The Instant Salary system reveals 100 million dinars in stolen salaries after including 50% of public sector wages

The Central Bank of Libya disclosed that a surplus of 100 million dinars was recorded in the salary expenditures category following the activation of the Salary Instant system.

According to the bank, salary spending during the past year, from January 2025 to February, reached 5.9 billion dinars, while the salary expenditures for the same period this year amounted to 5.8 billion dinars.

The bank also clarified that this surplus was identified after 50% of public sector salaries were integrated into the “Instant Salary” system.
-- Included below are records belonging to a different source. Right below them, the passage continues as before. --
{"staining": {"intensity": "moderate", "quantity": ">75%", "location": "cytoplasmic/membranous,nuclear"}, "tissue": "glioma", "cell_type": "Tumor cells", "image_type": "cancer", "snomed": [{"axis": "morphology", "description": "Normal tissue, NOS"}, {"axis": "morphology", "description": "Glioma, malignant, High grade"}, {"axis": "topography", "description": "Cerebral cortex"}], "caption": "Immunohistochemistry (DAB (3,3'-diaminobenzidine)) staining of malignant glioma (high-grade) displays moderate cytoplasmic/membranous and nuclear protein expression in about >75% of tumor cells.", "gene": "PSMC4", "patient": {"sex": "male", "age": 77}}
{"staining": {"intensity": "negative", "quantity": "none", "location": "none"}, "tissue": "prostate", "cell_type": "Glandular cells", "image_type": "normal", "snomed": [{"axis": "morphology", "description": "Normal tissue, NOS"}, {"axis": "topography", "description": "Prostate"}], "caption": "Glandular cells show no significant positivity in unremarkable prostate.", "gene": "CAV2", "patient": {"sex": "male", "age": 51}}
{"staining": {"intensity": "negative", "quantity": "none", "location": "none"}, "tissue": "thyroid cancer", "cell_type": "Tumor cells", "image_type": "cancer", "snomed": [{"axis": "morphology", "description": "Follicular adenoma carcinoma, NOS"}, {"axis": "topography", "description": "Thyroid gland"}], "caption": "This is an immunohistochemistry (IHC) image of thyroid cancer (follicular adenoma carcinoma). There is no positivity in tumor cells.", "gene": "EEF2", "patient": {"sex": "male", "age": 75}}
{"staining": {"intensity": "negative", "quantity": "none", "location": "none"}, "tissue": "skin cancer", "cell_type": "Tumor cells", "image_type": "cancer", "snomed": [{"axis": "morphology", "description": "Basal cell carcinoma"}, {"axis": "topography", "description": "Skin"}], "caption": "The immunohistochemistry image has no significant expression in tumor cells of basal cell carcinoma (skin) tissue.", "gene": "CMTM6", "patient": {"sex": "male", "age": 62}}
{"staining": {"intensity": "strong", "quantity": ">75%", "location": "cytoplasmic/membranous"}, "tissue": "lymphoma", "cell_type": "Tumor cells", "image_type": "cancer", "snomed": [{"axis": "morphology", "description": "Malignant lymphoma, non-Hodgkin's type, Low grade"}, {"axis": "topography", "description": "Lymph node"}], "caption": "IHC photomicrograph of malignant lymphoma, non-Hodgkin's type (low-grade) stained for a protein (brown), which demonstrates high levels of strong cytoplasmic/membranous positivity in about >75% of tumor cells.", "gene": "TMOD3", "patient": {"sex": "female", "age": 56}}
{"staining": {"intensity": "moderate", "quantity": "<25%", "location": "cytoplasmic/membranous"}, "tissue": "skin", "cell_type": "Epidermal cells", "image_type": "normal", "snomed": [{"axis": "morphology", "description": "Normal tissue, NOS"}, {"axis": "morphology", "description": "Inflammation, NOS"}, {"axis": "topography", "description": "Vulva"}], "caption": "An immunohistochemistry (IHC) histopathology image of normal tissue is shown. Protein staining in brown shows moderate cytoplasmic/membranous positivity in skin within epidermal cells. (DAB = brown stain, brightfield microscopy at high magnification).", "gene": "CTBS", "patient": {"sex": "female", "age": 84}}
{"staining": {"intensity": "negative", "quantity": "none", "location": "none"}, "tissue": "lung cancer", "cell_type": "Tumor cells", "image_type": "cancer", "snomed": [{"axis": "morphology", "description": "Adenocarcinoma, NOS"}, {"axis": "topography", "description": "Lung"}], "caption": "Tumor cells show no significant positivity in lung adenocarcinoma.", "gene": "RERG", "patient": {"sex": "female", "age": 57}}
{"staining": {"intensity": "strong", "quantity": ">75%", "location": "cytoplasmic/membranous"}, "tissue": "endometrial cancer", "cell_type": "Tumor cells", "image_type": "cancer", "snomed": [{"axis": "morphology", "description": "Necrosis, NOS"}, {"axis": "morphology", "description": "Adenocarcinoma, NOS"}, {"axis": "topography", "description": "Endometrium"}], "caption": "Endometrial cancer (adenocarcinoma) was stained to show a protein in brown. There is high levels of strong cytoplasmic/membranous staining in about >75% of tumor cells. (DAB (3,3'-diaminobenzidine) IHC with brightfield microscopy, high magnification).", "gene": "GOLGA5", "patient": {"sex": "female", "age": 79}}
Exclusive: Central Bank decides to reduce commission on foreign currency sales via exchange companies from 4% to 1.5%

The Central Bank of Libya confirmed in a statement to our source that it has decided to reduce the commission rate on the sale of foreign currency through exchange companies from 4% to 1.5%.

The new structure sets the commission at 1% for cash purchases and 0.5% for purchases made via transfers and electronic payments.

Exclusive: Banks Contact Exchange Companies to Approve and Load Personal Purpose Cards Until Late Hours

Exclusive sources told our source that banks are continuing to operate until late at night to ensure a smooth and faster process of loading personal-purpose cards.

Banks are currently sending Excel files to exchange companies for approval and processing the loading of personal-purpose cards.